Extrait à lire:

────

C'est avec cinq mois de retard par rapport à l'injonction du Conseil d'Etat que le décret concernant « la durée d'équivalence de la durée légale du travail » dans les établissements sociaux et médico-sociaux a été enfin publié.
Il fait suite à l'annulation, par la haute juridiction administrative, du décret du 31 décembre 2001, qui avait instauré un régime d'équivalences pour le travail de nuit en chambre de veille.
Cette dernière avait en effet considéré que le texte ne permettait pas le respect des limites communautaires prévues par la directive européenne du 23 novembre 1993 sur l'aménagement du temps de travail. Confirmant ainsi une décision de la Cour de justice des communautés européennes (CJCE) du 1er décembre 2005 (arrêt « Dellas »). Sans surprise, le nouveau décret se contente d'intégrer ces différents seuils.Pour rappel, le décret de 2001 prévoyait qu'une période de surveillance nocturne était décomptée comme trois heures de travail effectif pour les neuf premières heures et une demi-heure au-delà. Sans remettre en cause le système de pondération de la rémunération, le temps de travail doit dorénavant être décompté « heure pour heure ».

────

Entrées fournies:
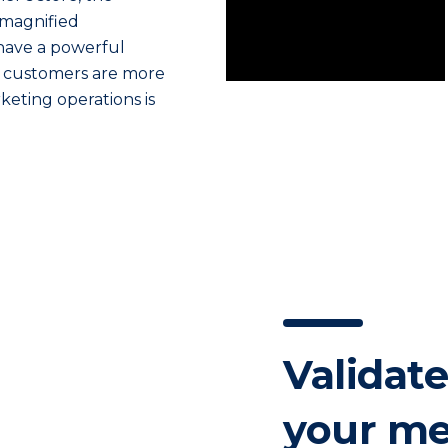
 magnified
have a powerful
our customers are more
keting operations is
Validate
your me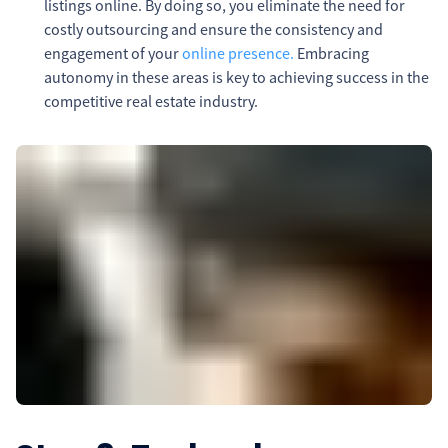
listings online. By doing so, you eliminate the need for
costly outsourcing and ensure the consistency and
engagement of your
online presence.
Embracing
autonomy in these areas is key to achieving success in the
competitive real estate industry.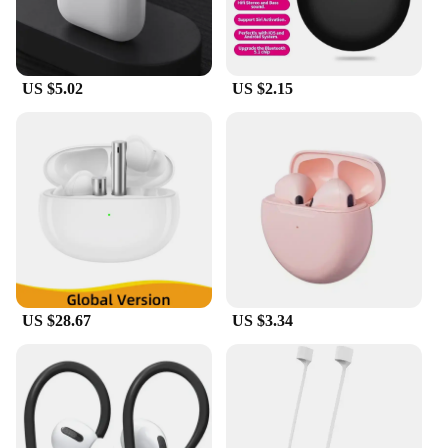
US $5.02
US $2.15
US $28.67
US $3.34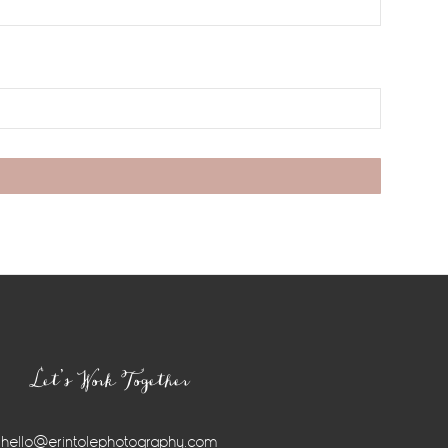
Let’s Work Together
hello@erintolephotography.com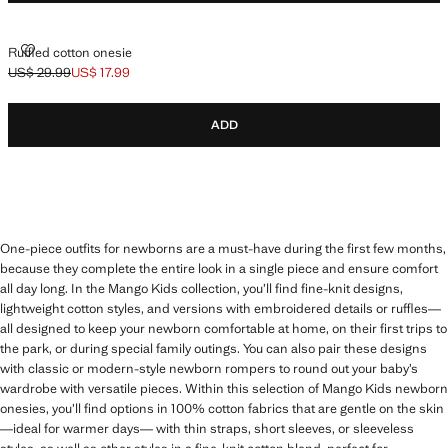
RUFFLED COTTON ONESIE
Ruffled cotton onesie
US$ 29.99
US$ 17.99
Initial price struck through [US$ 29.99 ]
Current price [US$ 17.99 ]
ADD
One-piece outfits for newborns are a must-have during the first few months,
because they complete the entire look in a single piece and ensure comfort
all day long. In the Mango Kids collection, you’ll find fine-knit designs,
lightweight cotton styles, and versions with embroidered details or ruffles—
all designed to keep your newborn comfortable at home, on their first trips to
the park, or during special family outings. You can also pair these designs
with classic or modern-style newborn rompers to round out your baby’s
wardrobe with versatile pieces. Within this selection of Mango Kids newborn
onesies, you’ll find options in 100% cotton fabrics that are gentle on the skin
—ideal for warmer days— with thin straps, short sleeves, or sleeveless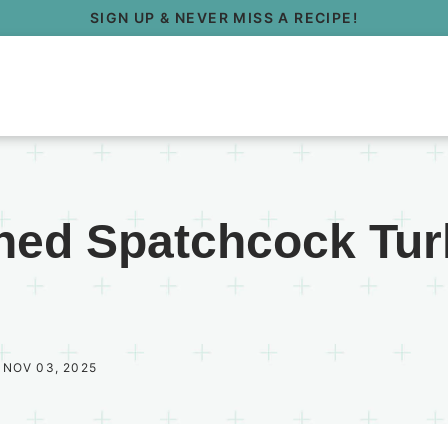
SIGN UP & NEVER MISS A RECIPE!
ned Spatchcock Tur
 NOV 03, 2025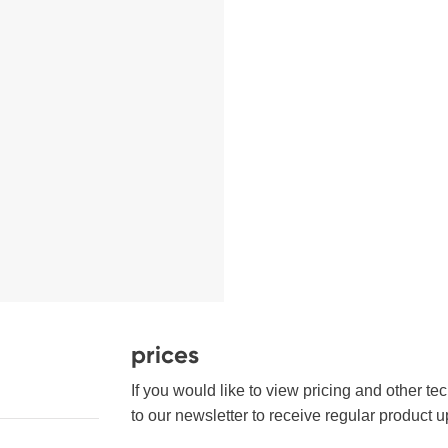
prices
If you would like to view pricing and other te
to our newsletter to receive regular product u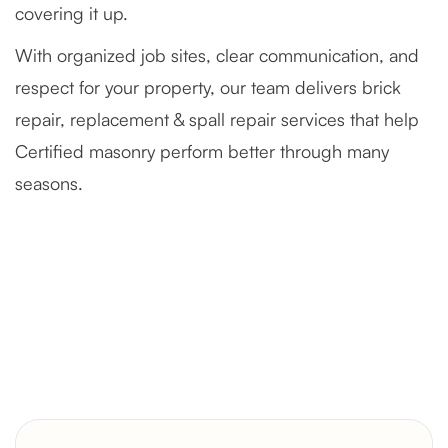
covering it up.
With organized job sites, clear communication, and
respect for your property, our team delivers brick
repair, replacement & spall repair services that help
Certified masonry perform better through many
seasons.
Severely Deteriorated Chimney
Reconstruction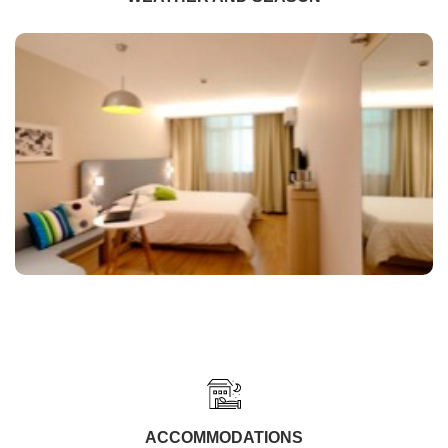
ACCOMMODATIONS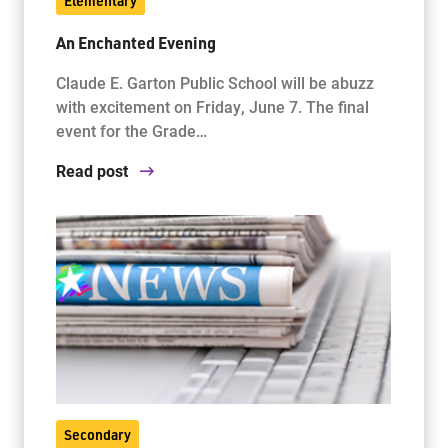
Elementary
An Enchanted Evening
Claude E. Garton Public School will be abuzz
with excitement on Friday, June 7. The final
event for the Grade…
Read post
Secondary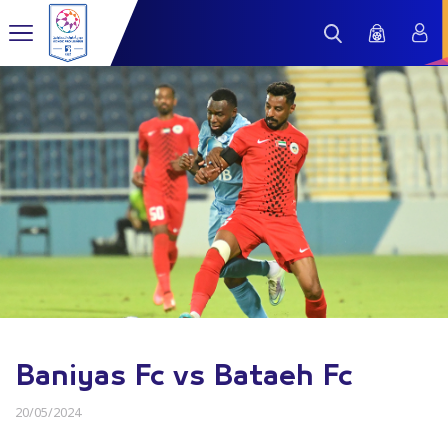
Baniyas Fc vs Bataeh Fc
20/05/2024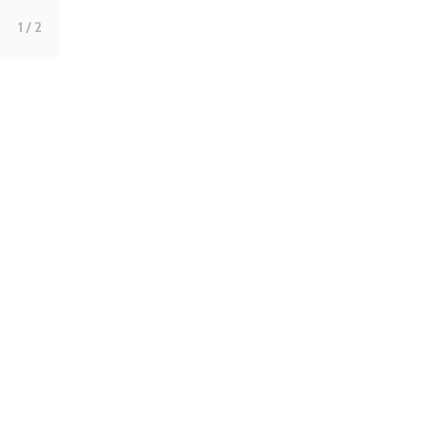
1
/ 2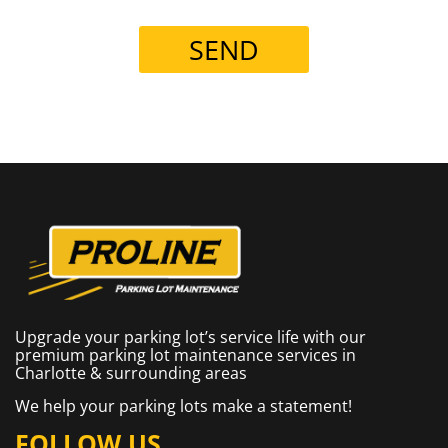
SEND
Upgrade your parking lot’s service life with our
premium parking lot maintenance services in
Charlotte & surrounding areas
We help your parking lots make a statement!
FOLLOW US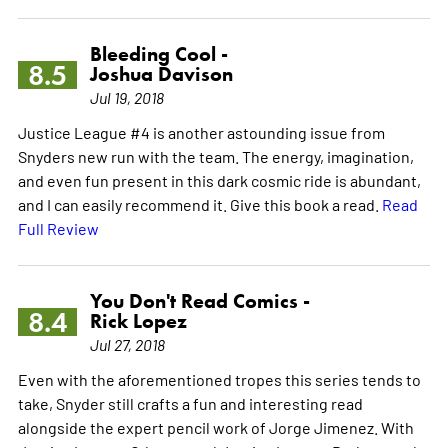
Bleeding Cool -
8.5
Joshua Davison
Jul 19, 2018
Justice League #4 is another astounding issue from
Snyders new run with the team. The energy, imagination,
and even fun present in this dark cosmic ride is abundant,
and I can easily recommend it. Give this book a read.
Read
Full Review
You Don't Read Comics -
8.4
Rick Lopez
Jul 27, 2018
Even with the aforementioned tropes this series tends to
take, Snyder still crafts a fun and interesting read
alongside the expert pencil work of Jorge Jimenez. With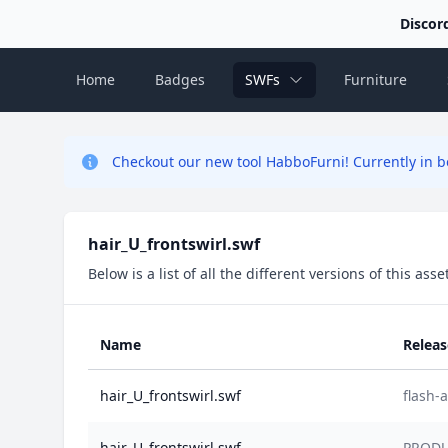
Discor
Home
Badges
SWFs
Furniture
Checkout our new tool HabboFurni! Currently in be
hair_U_frontswirl.swf
Below is a list of all the different versions of this as
Name
Relea
hair_U_frontswirl.swf
flash
hair_U_frontswirl.swf
PRODU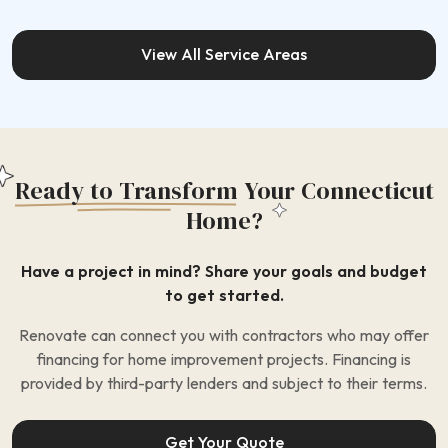
View All Service Areas
Ready to Transform
Your Connecticut
Home?
Have a project in mind? Share your goals and budget
to get started.
Renovate can connect you with contractors who may offer
financing for home improvement projects. Financing is
provided by third-party lenders and subject to their terms.
Get Your Quote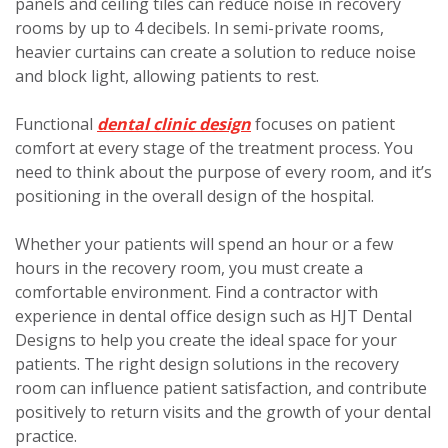
panels and ceiling tiles can reduce noise in recovery
rooms by up to 4 decibels. In semi-private rooms,
heavier curtains can create a solution to reduce noise
and block light, allowing patients to rest.
Functional
dental clinic design
focuses on patient
comfort at every stage of the treatment process. You
need to think about the purpose of every room, and it’s
positioning in the overall design of the hospital.
Whether your patients will spend an hour or a few
hours in the recovery room, you must create a
comfortable environment. Find a contractor with
experience in dental office design such as HJT Dental
Designs to help you create the ideal space for your
patients. The right design solutions in the recovery
room can influence patient satisfaction, and contribute
positively to return visits and the growth of your dental
practice.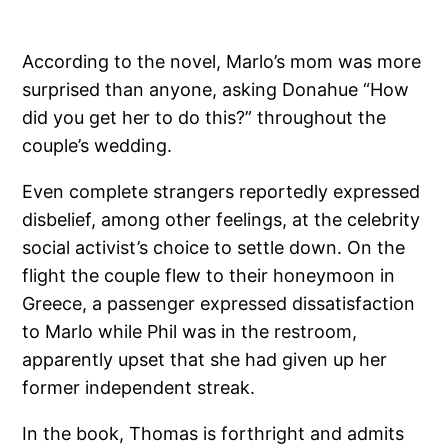
According to the novel, Marlo’s mom was more
surprised than anyone, asking Donahue “How
did you get her to do this?” throughout the
couple’s wedding.
Even complete strangers reportedly expressed
disbelief, among other feelings, at the celebrity
social activist’s choice to settle down. On the
flight the couple flew to their honeymoon in
Greece, a passenger expressed dissatisfaction
to Marlo while Phil was in the restroom,
apparently upset that she had given up her
former independent streak.
In the book, Thomas is forthright and admits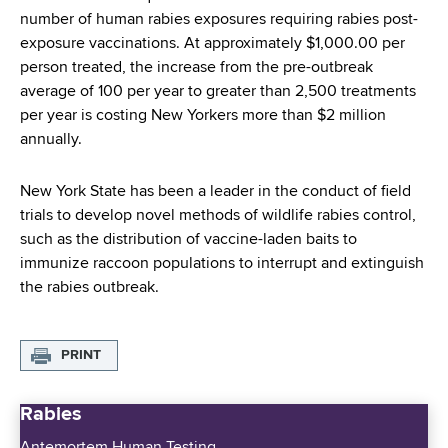
number of human rabies exposures requiring rabies post-
exposure vaccinations. At approximately $1,000.00 per
person treated, the increase from the pre-outbreak
average of 100 per year to greater than 2,500 treatments
per year is costing New Yorkers more than $2 million
annually.
New York State has been a leader in the conduct of field
trials to develop novel methods of wildlife rabies control,
such as the distribution of vaccine-laden baits to
immunize raccoon populations to interrupt and extinguish
the rabies outbreak.
PRINT
Rabies
Antemortem Human Testing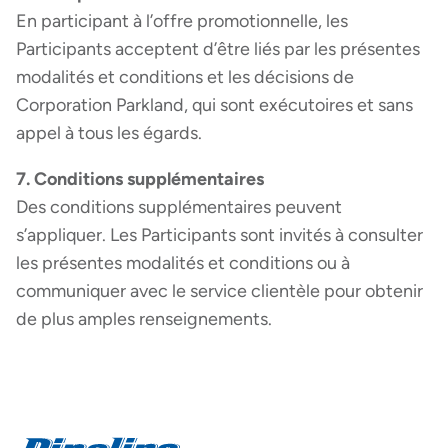
En participant à l’offre promotionnelle, les
Participants acceptent d’être liés par les présentes
modalités et conditions et les décisions de
Corporation Parkland, qui sont exécutoires et sans
appel à tous les égards.
7. Conditions supplémentaires
Des conditions supplémentaires peuvent
s’appliquer. Les Participants sont invités à consulter
les présentes modalités et conditions ou à
communiquer avec le service clientèle pour obtenir
de plus amples renseignements.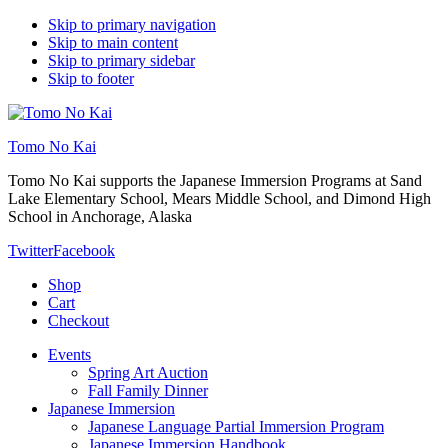
Skip to primary navigation
Skip to main content
Skip to primary sidebar
Skip to footer
Tomo No Kai
Tomo No Kai supports the Japanese Immersion Programs at Sand
Lake Elementary School, Mears Middle School, and Dimond High
School in Anchorage, Alaska
Twitter
Facebook
Shop
Cart
Checkout
Events
Spring Art Auction
Fall Family Dinner
Japanese Immersion
Japanese Language Partial Immersion Program
Japanese Immersion Handbook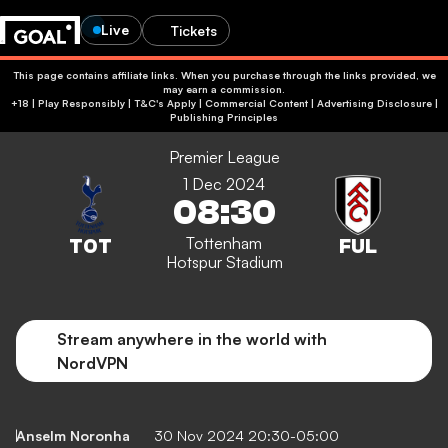
Live
Tickets
This page contains affiliate links. When you purchase through the links provided, we
may earn a commission.
+18 | Play Responsibly | T&C's Apply | Commercial Content
|
Advertising Disclosure
|
Publishing Principles
Premier League
1 Dec 2024
08:30
Tottenham
Hotspur Stadium
Stream anywhere in the world with
NordVPN
Anselm Noronha
30 Nov 2024 20:30-05:00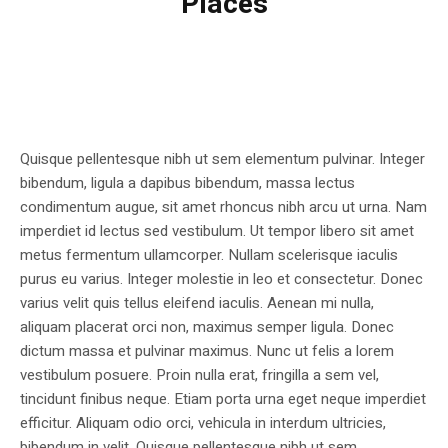
Places
Quisque pellentesque nibh ut sem elementum pulvinar. Integer
bibendum, ligula a dapibus bibendum, massa lectus
condimentum augue, sit amet rhoncus nibh arcu ut urna. Nam
imperdiet id lectus sed vestibulum. Ut tempor libero sit amet
metus fermentum ullamcorper. Nullam scelerisque iaculis
purus eu varius. Integer molestie in leo et consectetur. Donec
varius velit quis tellus eleifend iaculis. Aenean mi nulla,
aliquam placerat orci non, maximus semper ligula. Donec
dictum massa et pulvinar maximus. Nunc ut felis a lorem
vestibulum posuere. Proin nulla erat, fringilla a sem vel,
tincidunt finibus neque. Etiam porta urna eget neque imperdiet
efficitur. Aliquam odio orci, vehicula in interdum ultricies,
bibendum in velit. Quisque pellentesque nibh ut sem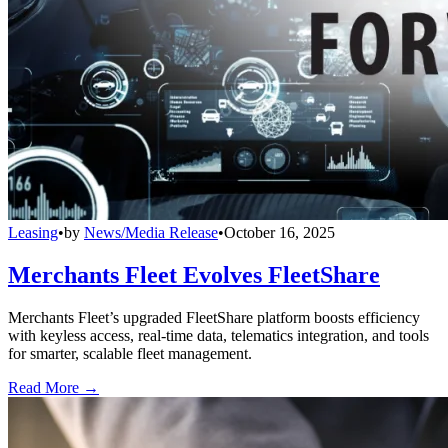
Leasing
•
by
News/Media Release
•
October 16, 2025
Merchants Fleet Evolves FleetShare
Merchants Fleet’s upgraded FleetShare platform boosts efficiency
with keyless access, real-time data, telematics integration, and tools
for smarter, scalable fleet management.
Read More →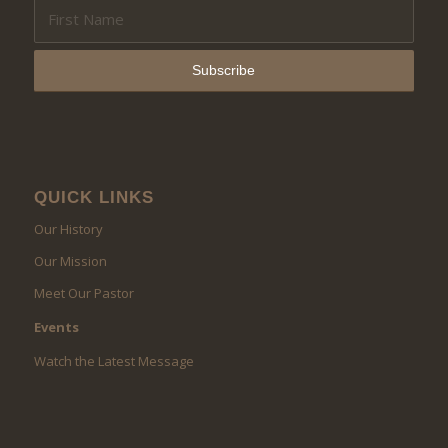
QUICK LINKS
Our History
Our Mission
Meet Our Pastor
Events
Watch the Latest Message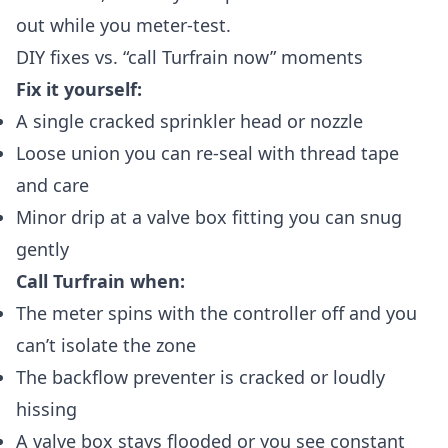
out while you meter-test.
DIY fixes vs. “call Turfrain now” moments
Fix it yourself:
A single cracked sprinkler head or nozzle
Loose union you can re‑seal with thread tape
and care
Minor drip at a valve box fitting you can snug
gently
Call Turfrain when:
The meter spins with the controller off and you
can’t isolate the zone
The backflow preventer is cracked or loudly
hissing
A valve box stays flooded or you see constant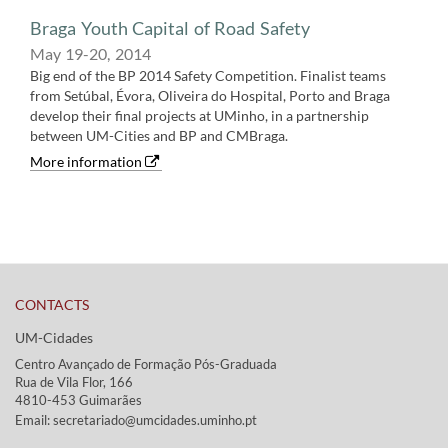
Braga Youth Capital of Road Safety
May 19-20,​ 2014
Big end of the BP 2014 Safety Competition. Finalist teams
from Setúbal, Évora, Oliveira do Hospital, Porto and Braga
develop their final projects at UMinho, in a partnership
between UM-Cities and BP and CMBraga.
More information
CONTACTS
UM-Cidades
Centro Avançado de Formação Pós-Graduada
Rua de Vila Flor, 166
4810-453 Guimarães​​
Email: secretariado@umcidades.uminho.pt​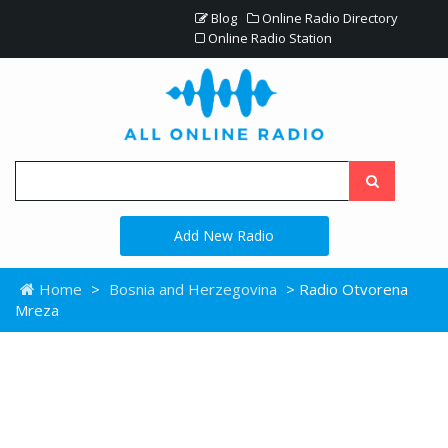
Blog
Online Radio Directory
Online Radio Station
Add New Radio
Home
>
Bosnia and Herzegovina
> Radio Otvorena
Mreza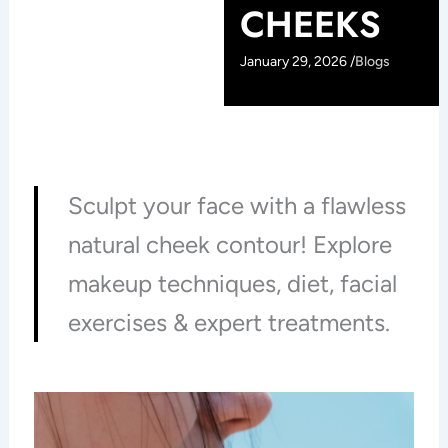
CHEEKS
January 29, 2026 /
Blogs
Sculpt your face with a flawless
natural cheek contour! Explore
makeup techniques, diet, facial
exercises & expert treatments.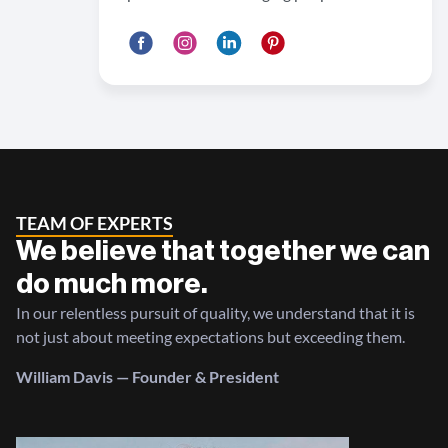
TEAM OF EXPERTS
We believe that together we can
do much more.
In our relentless pursuit of quality, we understand that it is
not just about meeting expectations but exceeding them.
William Davis — Founder & President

────

Consignes:
A - Relevez toutes les dates données avec le jour, le mois et l'année dans le texte sur le décret d'équivalence.
B - Réécrivez le passage du texte sur le décret d'équivalence compris entre « C'est avec cinq » et « chambre de veille. », bornes incluses, en remplaçant « annulation » par « invalidation ».
C - Poursuivez le texte sur le décret d'équivalence après sa dernière phrase.

Réponses par consigne:
A - 31 décembre 2001 ; 23 novembre 1993 ; 1er décembre 2005

B -
C'est avec cinq mois de retard par rapport à l'injonction du Conseil d'Etat que le décret concernant « la durée d'équivalence de la durée légale du travail » dans les établissements sociaux et médico-sociaux a été enfin publié.
Il fait suite à l'invalidation, par la haute juridiction administrative, du décret du 31 décembre 2001, qui avait instauré un régime d'équivalences pour le travail de nuit en chambre de veille.

C -
Revoir le déroulé nocturne
Le texte prévoit ainsi que la durée hebdomadaire moyenne de travail des salariés concernés, calculée sur une période de référence - quelle qu'elle soit - de quatre mois consécutifs, ne peut dépasser 48 heures. Un plafond européen supérieur à l'accord de la branche Unifed du 1er avril 1999, qui le fixe à 44 heures... Quant aux travailleurs de nuit, leur durée de travail ne peut pas dépasser 12 heures, sur une période de référence de 24 heures. Et leur période de repos ne peut être inférieure au nombre d'heures effectuées au-delà de la huitième heure. Le temps de pause est également encadré: les salariés en chambre de veille ne peuvent travailler plus de six heures de suite sans un repos de 20 minutes minimum.
Le recours aux chambres de veille est donc sur la sellette car ces nouveaux seuils ne pourront être appliqués qu'au prix de lourds remaniements. « Il faut repenser en effet tout le déroulé nocturne, la même personne ne pouvant plus être présente du dîner au lever », précise le syndicat d'employeurs Snasea. L'Unifed réaffirme donc sa position et prône une réorganisation des structures. « Ce que permettra notamment l'accord sur les astreintes, enfin agréé », ajoute Céline Poulet de la fédération d'employeurs Fegapei.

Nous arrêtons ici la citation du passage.